Extract:
────────────────────────────────────────
November 24, 2005

A movie and a new policy.

What movie did we watch for Thanksgiving? "Boogie Nights." Appropriate? No. But we just felt like watching it. What a great film!

Checking in on the blog, I face up to the problem of the degradation of the comments caused by an influx of several categories of new readers. I realize I've got to be more vigilant and less tolerant, because the decline in quality is affecting our regular readers. Newcomers are welcome to participate, but I've got to uphold some standards or the comments will lose their value for everyone.

In particular, I'm not going to accept repetitious arguments, abusive language, and overblown accusations -- which seem to have become the style in the last few days. This is my place. I like debate and am ready to read criticism, but what has been going on lately has crossed the line, and I'm adopting a new, more activist form of supervision.

I will delete comments that offend my standards, and I will turn off comments on posts where the conversation is played out to the point where it is attracting too many deletable posts. You're welcome to practice your free speech on your own blogs. I intend to keep a civil dialogue on mine.
────────────────────────────────────────
Collected data:
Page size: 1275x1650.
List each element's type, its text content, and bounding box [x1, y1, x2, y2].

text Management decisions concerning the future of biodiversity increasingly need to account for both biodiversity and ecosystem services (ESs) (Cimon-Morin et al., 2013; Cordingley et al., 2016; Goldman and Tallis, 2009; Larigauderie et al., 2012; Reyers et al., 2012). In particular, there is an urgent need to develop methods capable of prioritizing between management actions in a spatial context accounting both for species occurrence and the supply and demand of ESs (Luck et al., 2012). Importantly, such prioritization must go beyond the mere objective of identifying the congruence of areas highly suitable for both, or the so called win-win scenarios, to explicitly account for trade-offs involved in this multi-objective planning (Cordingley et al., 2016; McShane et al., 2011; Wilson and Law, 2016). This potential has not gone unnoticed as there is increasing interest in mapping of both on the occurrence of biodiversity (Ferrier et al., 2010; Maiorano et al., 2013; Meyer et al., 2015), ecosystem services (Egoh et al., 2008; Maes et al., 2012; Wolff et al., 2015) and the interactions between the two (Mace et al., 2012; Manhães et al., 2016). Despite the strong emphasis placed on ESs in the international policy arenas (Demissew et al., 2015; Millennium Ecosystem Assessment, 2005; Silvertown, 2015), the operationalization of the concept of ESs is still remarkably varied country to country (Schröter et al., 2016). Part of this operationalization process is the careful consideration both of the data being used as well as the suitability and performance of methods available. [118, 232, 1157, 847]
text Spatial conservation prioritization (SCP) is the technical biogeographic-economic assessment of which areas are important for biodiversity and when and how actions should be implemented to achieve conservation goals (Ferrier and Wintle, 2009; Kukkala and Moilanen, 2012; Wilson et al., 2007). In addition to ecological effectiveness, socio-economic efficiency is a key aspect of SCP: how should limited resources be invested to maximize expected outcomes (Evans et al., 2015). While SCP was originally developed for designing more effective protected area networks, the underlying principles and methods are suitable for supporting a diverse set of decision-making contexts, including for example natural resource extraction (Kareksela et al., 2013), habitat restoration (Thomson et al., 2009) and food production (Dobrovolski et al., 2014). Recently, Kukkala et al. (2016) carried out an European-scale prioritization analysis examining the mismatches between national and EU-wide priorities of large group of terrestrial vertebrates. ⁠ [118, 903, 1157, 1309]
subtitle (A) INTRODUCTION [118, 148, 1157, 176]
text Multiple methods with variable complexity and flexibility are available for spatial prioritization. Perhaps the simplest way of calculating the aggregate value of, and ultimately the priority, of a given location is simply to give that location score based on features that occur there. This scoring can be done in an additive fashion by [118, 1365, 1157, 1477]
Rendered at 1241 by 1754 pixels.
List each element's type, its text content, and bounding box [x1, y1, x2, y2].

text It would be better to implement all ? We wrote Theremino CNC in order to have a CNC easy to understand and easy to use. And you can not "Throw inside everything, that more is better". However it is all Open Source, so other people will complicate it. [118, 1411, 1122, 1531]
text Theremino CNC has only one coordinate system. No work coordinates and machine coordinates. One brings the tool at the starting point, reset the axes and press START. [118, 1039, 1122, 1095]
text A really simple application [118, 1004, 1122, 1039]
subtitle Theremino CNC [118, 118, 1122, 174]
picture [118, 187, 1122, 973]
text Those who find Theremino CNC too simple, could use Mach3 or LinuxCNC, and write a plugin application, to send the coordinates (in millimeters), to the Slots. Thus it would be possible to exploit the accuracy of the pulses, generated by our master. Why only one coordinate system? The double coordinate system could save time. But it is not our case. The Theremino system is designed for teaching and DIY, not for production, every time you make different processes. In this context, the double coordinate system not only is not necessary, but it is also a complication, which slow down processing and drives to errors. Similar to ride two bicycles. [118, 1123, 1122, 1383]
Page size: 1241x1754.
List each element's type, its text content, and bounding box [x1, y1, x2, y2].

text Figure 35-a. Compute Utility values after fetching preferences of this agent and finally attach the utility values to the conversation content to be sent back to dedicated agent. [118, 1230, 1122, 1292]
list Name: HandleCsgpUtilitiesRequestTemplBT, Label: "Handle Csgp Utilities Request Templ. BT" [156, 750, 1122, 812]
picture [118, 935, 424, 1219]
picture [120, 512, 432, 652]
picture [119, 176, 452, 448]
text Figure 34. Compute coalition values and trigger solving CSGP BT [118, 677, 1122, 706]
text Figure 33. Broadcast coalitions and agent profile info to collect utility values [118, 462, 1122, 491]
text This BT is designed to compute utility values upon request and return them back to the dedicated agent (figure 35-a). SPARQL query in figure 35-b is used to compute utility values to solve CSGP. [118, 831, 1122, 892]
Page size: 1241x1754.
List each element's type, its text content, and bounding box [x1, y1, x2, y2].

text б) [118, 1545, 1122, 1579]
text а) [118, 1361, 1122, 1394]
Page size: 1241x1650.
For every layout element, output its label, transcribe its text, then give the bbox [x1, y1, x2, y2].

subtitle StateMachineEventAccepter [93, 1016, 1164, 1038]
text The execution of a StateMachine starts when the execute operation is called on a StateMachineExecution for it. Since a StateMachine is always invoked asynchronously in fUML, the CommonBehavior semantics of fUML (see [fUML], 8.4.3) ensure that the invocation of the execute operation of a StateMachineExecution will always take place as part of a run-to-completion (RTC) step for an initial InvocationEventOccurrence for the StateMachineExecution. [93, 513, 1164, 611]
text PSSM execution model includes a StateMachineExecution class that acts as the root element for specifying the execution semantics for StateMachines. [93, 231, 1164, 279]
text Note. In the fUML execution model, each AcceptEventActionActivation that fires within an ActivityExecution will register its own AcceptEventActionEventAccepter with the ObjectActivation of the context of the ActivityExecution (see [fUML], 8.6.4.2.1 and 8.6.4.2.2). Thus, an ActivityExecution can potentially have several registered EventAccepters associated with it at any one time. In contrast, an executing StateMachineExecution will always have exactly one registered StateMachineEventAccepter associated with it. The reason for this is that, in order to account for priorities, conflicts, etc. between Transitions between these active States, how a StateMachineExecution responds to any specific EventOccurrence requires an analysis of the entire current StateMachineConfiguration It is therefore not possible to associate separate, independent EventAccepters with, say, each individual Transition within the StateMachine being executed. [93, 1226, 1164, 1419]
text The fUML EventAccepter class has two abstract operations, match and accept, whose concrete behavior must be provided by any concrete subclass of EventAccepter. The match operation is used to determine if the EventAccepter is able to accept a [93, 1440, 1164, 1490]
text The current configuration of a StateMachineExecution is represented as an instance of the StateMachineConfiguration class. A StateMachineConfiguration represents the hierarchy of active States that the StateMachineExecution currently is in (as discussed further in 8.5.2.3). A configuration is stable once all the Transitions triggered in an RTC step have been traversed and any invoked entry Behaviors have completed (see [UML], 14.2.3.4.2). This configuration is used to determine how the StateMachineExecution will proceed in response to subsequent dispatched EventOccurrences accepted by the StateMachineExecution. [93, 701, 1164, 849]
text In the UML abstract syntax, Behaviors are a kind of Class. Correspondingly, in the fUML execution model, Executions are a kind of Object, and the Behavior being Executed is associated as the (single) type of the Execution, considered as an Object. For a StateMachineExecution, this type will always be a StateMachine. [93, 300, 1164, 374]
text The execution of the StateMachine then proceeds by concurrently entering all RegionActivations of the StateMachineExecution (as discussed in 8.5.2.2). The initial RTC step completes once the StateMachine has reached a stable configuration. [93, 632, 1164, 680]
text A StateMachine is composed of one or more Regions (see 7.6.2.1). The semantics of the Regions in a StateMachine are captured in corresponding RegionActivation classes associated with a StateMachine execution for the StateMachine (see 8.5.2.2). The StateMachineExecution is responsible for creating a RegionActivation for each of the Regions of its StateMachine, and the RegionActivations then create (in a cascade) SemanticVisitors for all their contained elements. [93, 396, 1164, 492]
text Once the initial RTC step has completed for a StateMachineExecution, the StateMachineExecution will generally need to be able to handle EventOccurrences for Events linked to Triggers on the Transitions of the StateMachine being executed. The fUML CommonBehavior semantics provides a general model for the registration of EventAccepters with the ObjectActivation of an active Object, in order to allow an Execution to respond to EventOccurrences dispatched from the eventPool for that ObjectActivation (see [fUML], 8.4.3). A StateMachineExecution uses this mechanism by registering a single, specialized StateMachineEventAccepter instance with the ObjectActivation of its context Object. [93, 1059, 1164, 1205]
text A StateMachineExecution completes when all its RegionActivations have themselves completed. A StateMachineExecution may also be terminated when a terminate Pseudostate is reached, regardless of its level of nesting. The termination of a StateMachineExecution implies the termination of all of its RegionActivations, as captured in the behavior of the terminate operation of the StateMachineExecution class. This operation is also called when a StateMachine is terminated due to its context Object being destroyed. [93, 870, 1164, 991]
────────────────────────────────────────
What to do:
A – From the blog post, reproduce the passage word for word, starting with "November 24, 2005" and going on through "a great film!".
B – Condense the paragraph of the blog post that begins "In particular, I'm not going to accept" into a shorter version that keeps its main facts.

Task results:
A –
November 24, 2005

A movie and a new policy.

What movie did we watch for Thanksgiving? "Boogie Nights." Appropriate? No. But we just felt like watching it. What a great film!

B – I won't accept repetitious arguments, abusive language, or overblown accusations, which have lately become common. This is my place, and I welcome debate and criticism, but recent behavior has crossed the line, so I'm supervising more actively.